We cannot talk about energy in this forum without considering its relationship with sustainable development because there is an international conviction that the production and consumption of energy have to take into account the safety and development of the environment in order to satisfy the needs of the present generation while securing the right of future generations to a sound and healthy environment as well as to an adequate resources. In this context the phenomenon of climatic change and the international agreements and commitments related to it, will be a fertile field for dialogue. Just as we agree that it is important to set up a balanced environmental system, which takes into account the different levels of development between countries, we also urge the establishment of a balanced and free trading system. Both systems, we believe, can secure for oil and gas important roles in the future.
Since we cannot talk about energy issues without considering their market, the liberalization of the energy market and the restructuring of oil and gas industry and its effect on investment, production, and prices, as well as national policies will be one of the main areas of dialogue in the forum. The oil industry is experiencing a stage of restructuring represented by mergers between major companies. This has its impact on markets and on the relationship between companies including national oil companies. Also related is the restructuring of energy markets and their liberalization on the free flow of oil trade. There is no doubt that this forum provides a suitable opportunity for discussing these issues and reaching appropriate solutions.
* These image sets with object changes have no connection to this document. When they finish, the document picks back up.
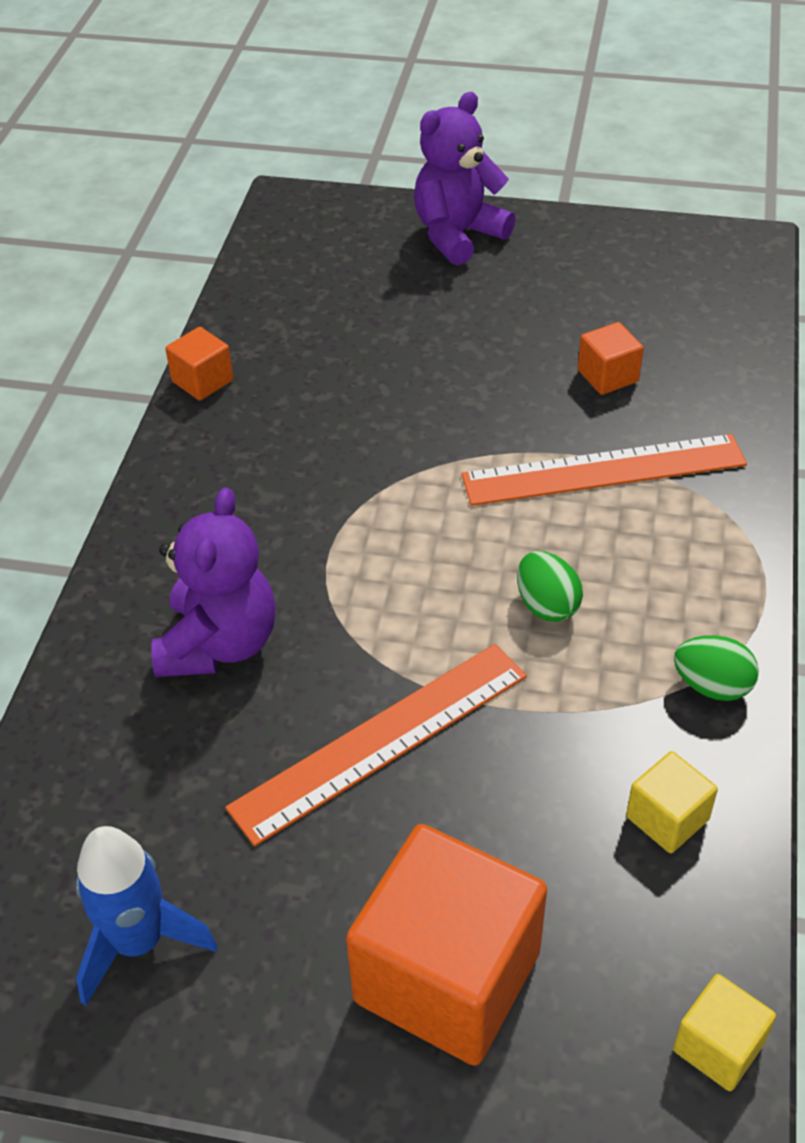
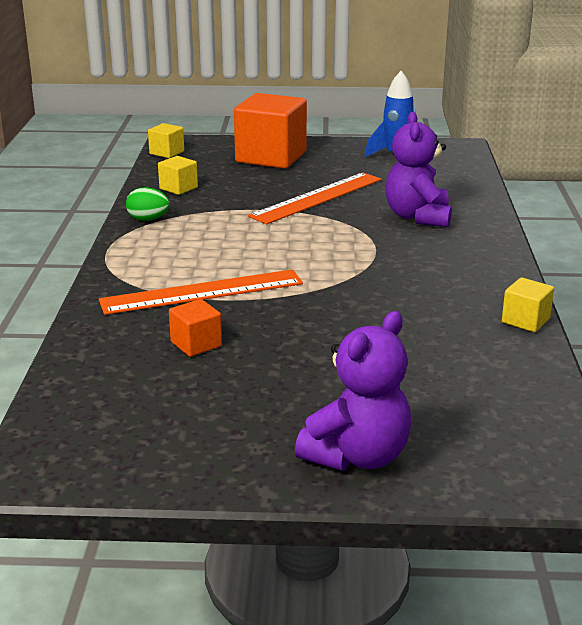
camera: 170 degrees right, 20 degrees down
(202, 381) = (525, 321): orange cube -> yellow cube
(547, 605) = (238, 238): green egg -> none

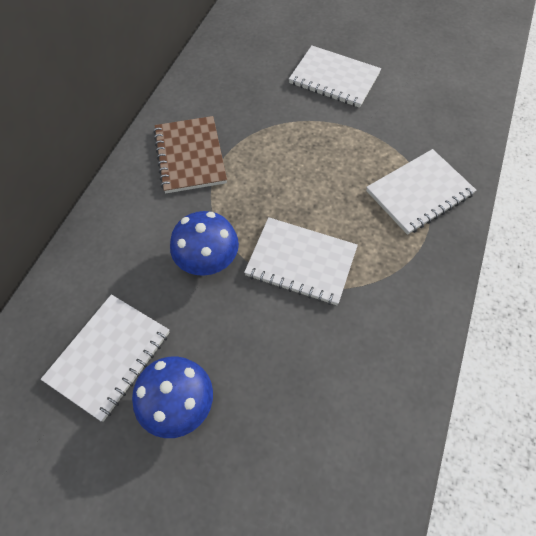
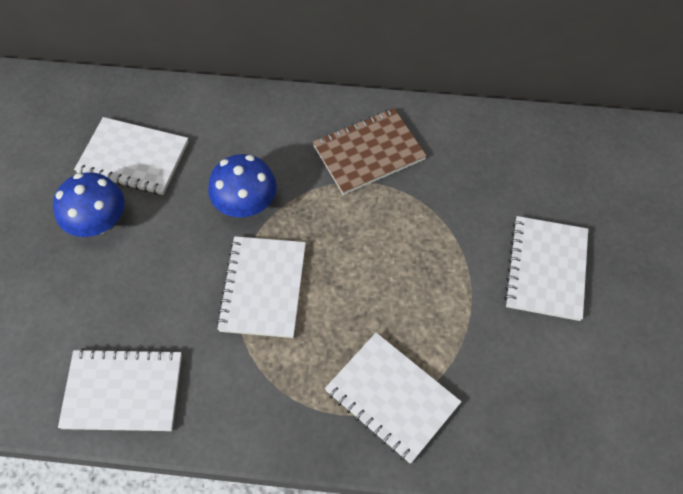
camera: 75 degrees right, 0 degrees up
(381, 402) = (123, 391): none -> white notebook

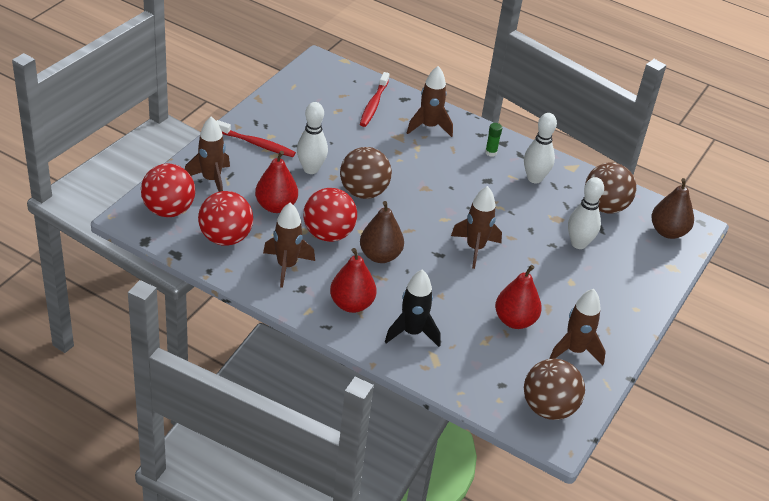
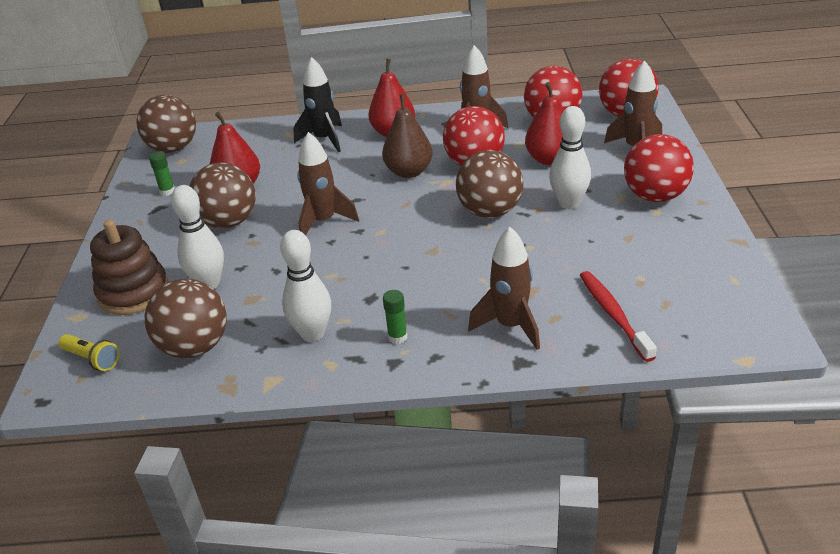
camera: 155 degrees right, 5 degrees down
(256, 144) = (655, 196): red toothbrush -> red ball
(541, 288) = (229, 222): none -> brown ball
(574, 351) = (167, 191): brown rocket -> green glue stick
(630, 265) = (133, 292): none -> brown stacking toy
(668, 232) = (92, 359): brown pear -> yellow flashlight

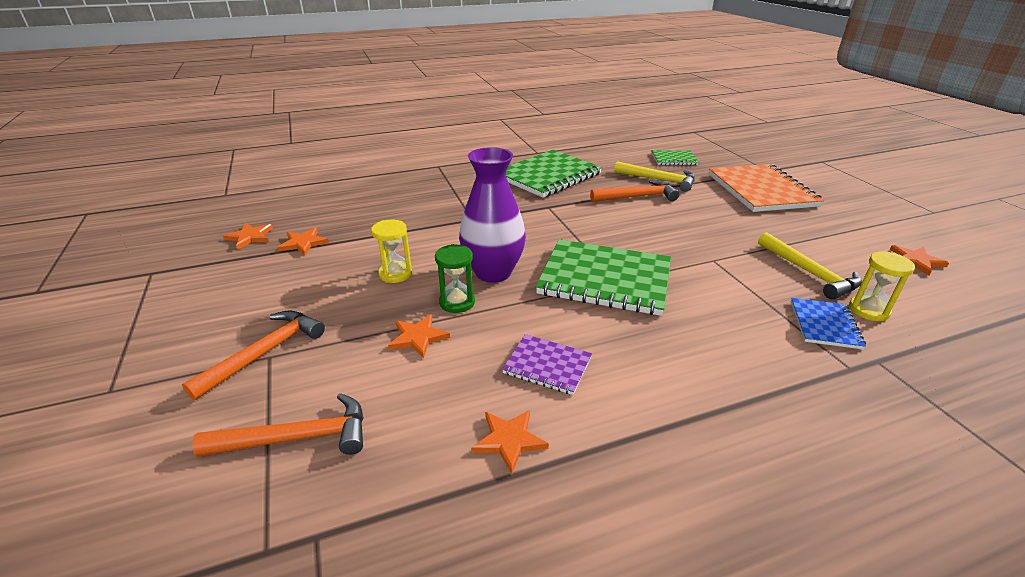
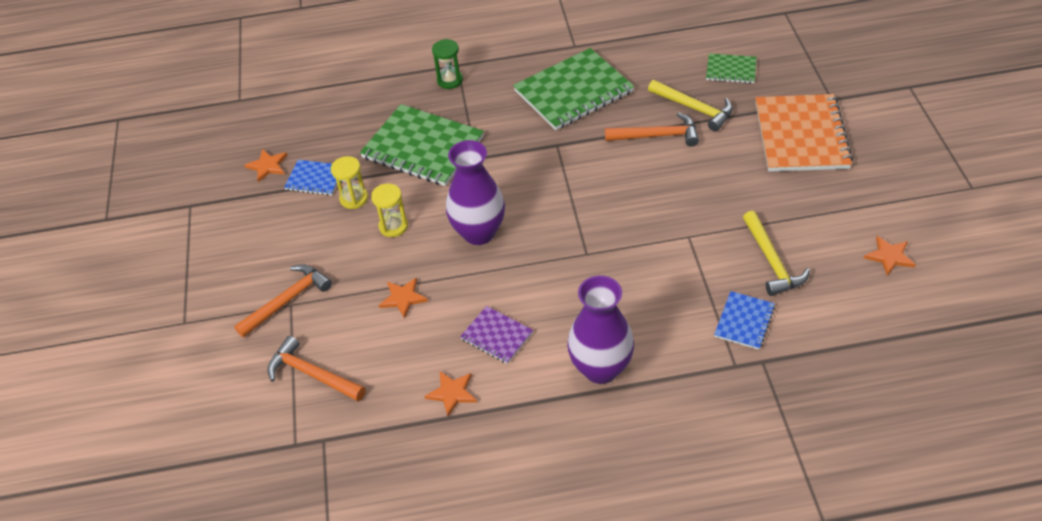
camera: 15 degrees right, 15 degrees up
(297, 438) = (312, 374): orange hammer -> orange hammer turned 150 degrees counterclockwise
(303, 243) = (315, 179): orange star -> blue notebook
(457, 302) = (440, 265): green hourglass -> green hourglass (450, 80)
(605, 279) = (576, 250): green notebook -> green notebook (423, 147)
(694, 388) = (601, 368): none -> purple vase
(868, 310) = (795, 310): yellow hourglass -> yellow hourglass (354, 199)

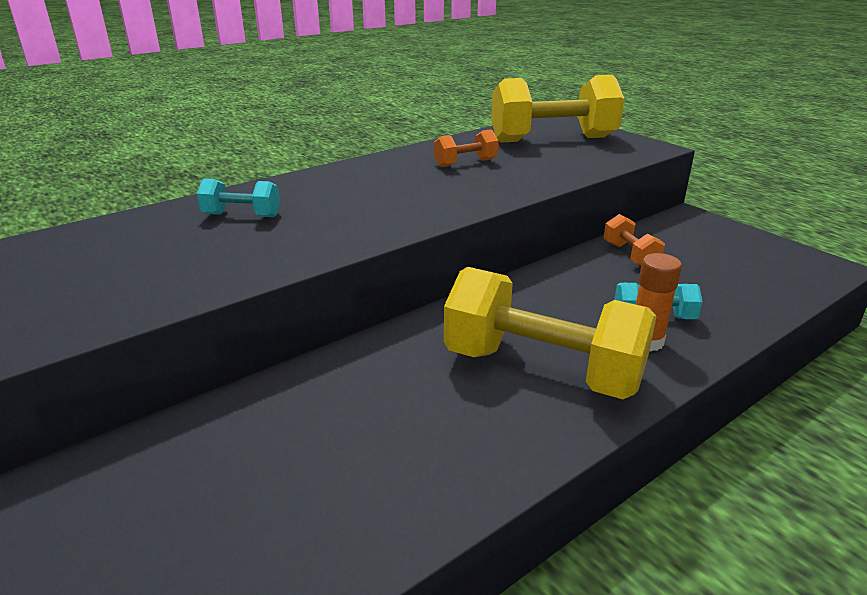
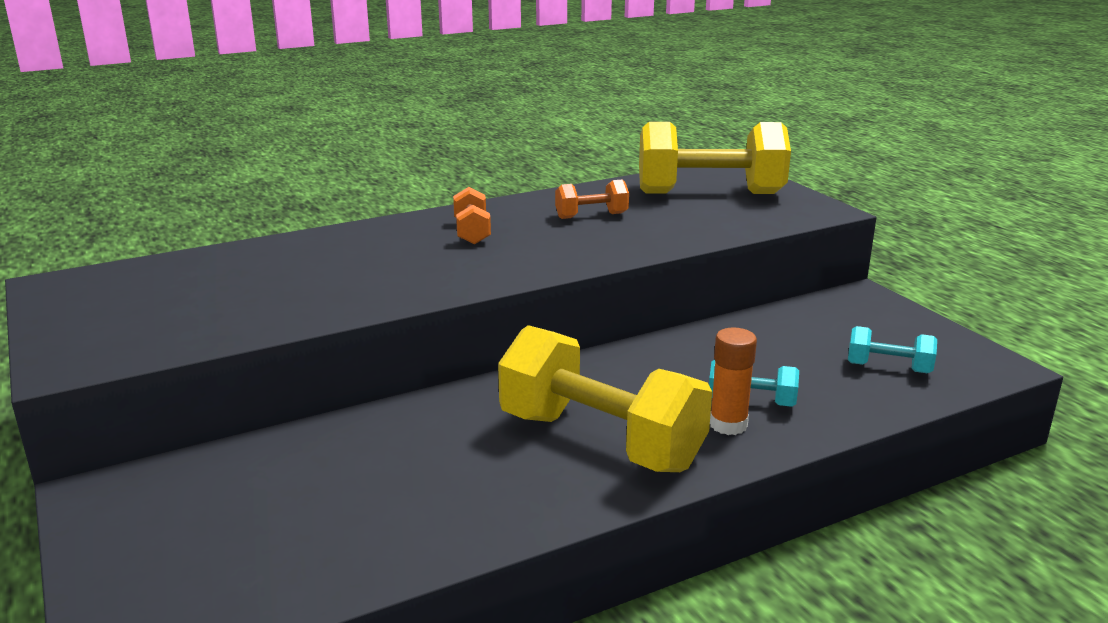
camera: 10 degrees right, 5 degrees down
(242, 215) = (328, 258): turquoise dumbbell -> turquoise dumbbell (888, 368)
(630, 255) = (763, 334): orange dumbbell -> orange dumbbell (472, 232)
These are some of the issues on which we will base our discussions in this forum both in the four plenary sessions, and the bilateral deliberations. While thanking you for your patronage of this important forum, I hope that it will serve as a turning point in the dialogue between energy producers and consumers, as well as a model to be followed in international cooperation and dialogue in other areas for the safety and growth of global economy and the well-being of humanity.